An area in which this kind of multiprocessor differs appreciably from a network or distributed system is in the organization of the file system. The operating system normally contains a traditional file system, including a single, unified block cache. When any process executes a system call, a trap is made to the operating system, which carries it out, using semaphores, monitors, or something equivalent, to lock out other CPUs while critical sections are being executed or central tables are being accessed. In this way, when a WRITE system call is done, the central block cache is locked, the new data entered into the cache, and the lock released. Any subsequent READ call will see the new data, just as on a single-processor system. On the whole, the file system is hardly different from a single-processor file system. In fact, on some multiprocessors, one of the CPUs is dedicated to running the operating system; the other ones run user programs. This situation is undesirable, however, as the operating system machine is often a bottleneck. This point is discussed in detail by Boykin and Langerman (1990).
It should be clear that the methods used on the multiprocessor to achieve the appearance of a virtual uniprocessor are not applicable to machines that do not have shared memory. Centralized run queues and block only caches work when all CPUs have access to them with very low delay. Although these data structures could be simulated on a network of machines, the communication costs make this approach prohibitively expensive.
Figure 1-12 shows some of the differences between the three kinds of systems we have examined above.

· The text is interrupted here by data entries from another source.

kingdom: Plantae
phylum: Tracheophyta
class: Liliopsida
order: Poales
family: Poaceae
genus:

Item | Network operating system | Distributed operating system | Multiprocessor operating system |
---|---|---|---|
Does it look like a virtual uniprocessor? | No | Yes | Yes |
Do all have to run the same operating system? | No | Yes | Yes |
How many copies of the operating system are there? | N | N | 1 |
How is communication achieved? | Shared files | Messages | Shared memory |
Are agreed upon network protocols required? | Yes | Yes | No |
Is there a single run queue? | No | No | Yes |
Does file sharing have well-defined semantics? | Usually no | Yes | Yes |
Fig. 1-12. Comparison of three different ways of organizing n CPUs.